Josephine coughed so violently the dogs jumped from her lap and began barking at Brooke, their mistress’s tormentor.

“That’s blackmail,” she wheezed.

“Sue me,” Brooke said, folding her arms across her chest.

“Louette,” the old woman croaked. She raised her voice. “Louette, damn it! I need you.”

***

Gabe Wynant sat at the table in the kitchen, squeezing lemon into a tall glass of iced tea, surrounded by the women who’d been called to gather on the island. They were all drinking tea and laughing and munching on pale iced cookies from a platter in the center of the table.
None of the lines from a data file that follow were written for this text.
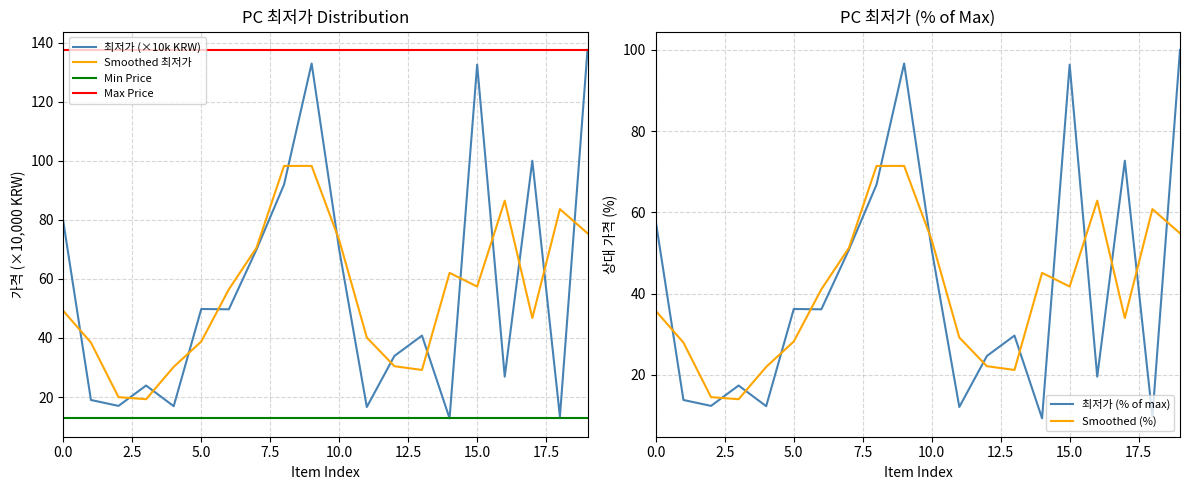

Reading left to right, list all the values displayed in this chart.

최저가 (×10k KRW): 79.3	19.0	17.0	23.9	16.9	49.8	49.7	69.9	91.9	132.9	69.9	16.6	33.9	40.8	12.8	132.5	26.9	100.0	13.4	137.5
Smoothed 최저가: 49.1	38.4	20.0	19.3	30.2	38.8	56.5	70.5	98.2	98.2	73.1	40.1	30.4	29.2	62.0	57.4	86.5	46.7	83.6	75.4
Min Price: 12.8	12.8	12.8	12.8	12.8	12.8	12.8	12.8	12.8	12.8	12.8	12.8	12.8	12.8	12.8	12.8	12.8	12.8	12.8	12.8
Max Price: 137.5	137.5	137.5	137.5	137.5	137.5	137.5	137.5	137.5	137.5	137.5	137.5	137.5	137.5	137.5	137.5	137.5	137.5	137.5	137.5
최저가 (% of max): 57.7	13.8	12.4	17.4	12.3	36.2	36.1	50.8	66.8	96.7	50.8	12.1	24.7	29.7	9.3	96.4	19.6	72.7	9.7	100.0
Smoothed (%): 35.7	28.0	14.5	14.0	22.0	28.2	41.1	51.3	71.4	71.4	53.2	29.2	22.1	21.2	45.1	41.7	62.9	34.0	60.8	54.9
Lizzie’s and Marie’s faces were pink with sunburn, and Brooke realized she too had gotten burned during their breakdown on the trip to the island.

“What’s so funny?” Brooke felt like a party crasher. “What’d I miss?”

“Varina was telling us about the first time she tried to bake these cookies,” Gabe said, biting into one, ignoring the crumbs scattering across his shirtfront.

“In a wood-burning stove in their family’s cabin—which didn’t even have electricity until after the war,” Lizzie added. “How is that even possible in the twentieth century?”

“Wouldn’t have made a difference,” Varina said with a chuckle. “This tea cake recipe—my mama had it written down on a piece of paper in her Bible, but I couldn’t read her handwriting too good. Where it said to put in a quarter teaspoon of salt, I did four teaspoons! My daddy said those tea cakes weren’t hardly fit to feed to the hogs.”

Marie broke off a portion of one of the cookies and nibbled at the edge. “These are delicious. I wouldn’t mind having this recipe myself.”

“Louette got all the cooking talent in this family,” Varina said. “I never did learn how.”

“But I thought all Southern women were great cooks,” Lizzie said.

“Not me,” Varina said. “I wanted to be a career girl. My daddy used to fuss that I’d never catch a husband if I couldn’t cook, but I didn’t care.”

“She’s doing good to open a can of soup,” Felicia said fondly.

Gabe cocked his head in the direction of the library. “Louette seems pretty upset. What’s going on?”